Hi I’m struggling to understand what’s the “correct” or standard approach to dealing with ground checks and player hitboxes when their sprite changes in shape. Another thing I’m wondering about is how do I go about actually building a level? I understand putting down my sprites as gameobjects or using a tilemap but where I’m unsure is properly building the colliders. My current approach is to use a tilemap collider 2D + a composite collider2D but it just feels hacky
Ideally, your character's physics collider / ground check should never change, even if the sprite does. It's much much easier to manage this way and players will not care about the inconsistencies in the sprite silhouette vs physics shape.
As for hit boxes and level colliders, I'll cover them in later videos.
Thank you, looking forward to those vids. Oh one thing I forgot to mention, I'm not going for a pixel art style but rather a hand drawn game. Are there any technical differences I need to consider in relation to physics or level design?
When I move my character in a side scroller type of game, I slide and accelerate when I'm at 2:25 in the video, if that makes sense
i can't get Vector2 direction to work
in the part at 9:10 it keeps giving me the Assets\playermovement.cs(25,34): error CS1513: } expected error and i dont know what it is talking about some one please help
Man, I want to make my own game, but I don't know how to begin learning coding. Do you have some advice? How did you begin learning coding?
Bro I know u have made video on character size and canvas size but we want to know the exact size of ur game characters and ur canvas size, map size, tileset size, etc
Do you delete your youtube vods older than a month? wanted to go back and watch the LD godot streams and only lives on there are no longer than a month old :(
I wasn't streaming on TH-cam before a month ago! Twitch has always been my primary platform.
Crouch tutorial please
i keep getting a syntax error on the vector 2 part, idk why someone help please
why doesn't unity recognise "direction" when coding the movement speed?
Guy's can someone help me, I was trying to follow along but then an error popped up even though I did everything the guy said to do (The error popped up at the part where you start coding)
nothing that says "body" shows up here 4:29
when i jump it doesn't jump the full height (it would do a tiny hop) unless i hold the jump button is there a way to fix this?
In the video I get around this by only applying friction with a surface if your velocity.y is
Have you resolved the problem?
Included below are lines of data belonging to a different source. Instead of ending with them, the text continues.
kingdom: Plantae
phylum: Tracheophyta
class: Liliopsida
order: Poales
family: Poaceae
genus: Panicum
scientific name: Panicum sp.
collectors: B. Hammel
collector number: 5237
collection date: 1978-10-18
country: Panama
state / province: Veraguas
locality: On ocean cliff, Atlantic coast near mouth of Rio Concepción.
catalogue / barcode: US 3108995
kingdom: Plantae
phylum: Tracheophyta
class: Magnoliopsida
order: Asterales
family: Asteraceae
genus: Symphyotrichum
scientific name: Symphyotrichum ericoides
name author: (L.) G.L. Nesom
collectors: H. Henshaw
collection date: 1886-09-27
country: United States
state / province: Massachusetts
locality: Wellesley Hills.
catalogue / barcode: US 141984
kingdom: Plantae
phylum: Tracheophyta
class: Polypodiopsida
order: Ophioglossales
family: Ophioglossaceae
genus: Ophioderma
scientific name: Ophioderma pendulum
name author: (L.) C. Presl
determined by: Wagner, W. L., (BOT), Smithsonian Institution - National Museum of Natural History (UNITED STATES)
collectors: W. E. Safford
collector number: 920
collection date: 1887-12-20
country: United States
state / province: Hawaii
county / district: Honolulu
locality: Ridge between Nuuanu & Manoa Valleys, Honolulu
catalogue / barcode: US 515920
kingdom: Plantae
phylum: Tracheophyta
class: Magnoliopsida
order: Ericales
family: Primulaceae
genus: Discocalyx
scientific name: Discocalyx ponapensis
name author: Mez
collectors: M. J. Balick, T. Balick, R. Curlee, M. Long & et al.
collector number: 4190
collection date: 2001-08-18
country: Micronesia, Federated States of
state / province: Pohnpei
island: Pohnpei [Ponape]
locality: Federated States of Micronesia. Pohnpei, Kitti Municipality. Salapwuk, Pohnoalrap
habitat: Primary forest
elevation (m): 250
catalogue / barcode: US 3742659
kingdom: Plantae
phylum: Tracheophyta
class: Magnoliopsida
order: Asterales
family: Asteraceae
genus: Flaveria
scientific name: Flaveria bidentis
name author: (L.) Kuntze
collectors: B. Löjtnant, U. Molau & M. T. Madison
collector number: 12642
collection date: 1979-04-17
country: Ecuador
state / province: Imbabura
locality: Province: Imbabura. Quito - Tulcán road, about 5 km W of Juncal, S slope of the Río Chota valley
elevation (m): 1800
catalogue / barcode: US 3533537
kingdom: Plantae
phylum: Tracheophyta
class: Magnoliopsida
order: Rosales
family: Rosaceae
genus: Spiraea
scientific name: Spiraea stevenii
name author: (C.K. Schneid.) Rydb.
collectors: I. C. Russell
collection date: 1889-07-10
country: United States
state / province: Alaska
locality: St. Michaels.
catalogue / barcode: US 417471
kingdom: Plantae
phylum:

I'm experiencing the same issue.
@@RakeBye22 i have i forgot to remove the comment but it was 2 days after i commented and i forgot how i fixed it im pretty sure i typed something in wrong so its good now again sorry
@@AdamCYounis sorry for this its not really a problem but i was wandering is there a way to get rid of the ground slide. whenever i click the button for a second it and stop either immediately or after alittle bit it slides a set distance i tried adjusting the gound decay, max X speed, but it doesnt seem to matter
@@Borgor_Eater if you don't want to use any friction, you can just set the velocity.x to 0 if the character is grounded and there are no horizontal keys being pressed.
21:13 how am I supposed to follow this
my gravity is lower or moves slower down then yours with linear drag on 10 i float down like in honey idk why my linear drag is 0
I had to watch at 0.75x
at 7:06 he changes the code without telling anything, i got tricked by this lol
I don't understand anything.
weren't you moving away from Unity?
It's the engine I have the most experience in, (I'm still making my passion project in it) and the place I can share the most value as a content creator, given that the audience is still greater for Unity than any other engine.
The decision was not made lightly, of course. I am still excited to explore other engines in my free time, particularly Godot which I enjoyed experimenting with last year. Maybe when I have more experience there I can create tutorials for it, too.
Shame that this series won't help me, since the 'runtime fee' stunt made me lose any possible interest in Unity.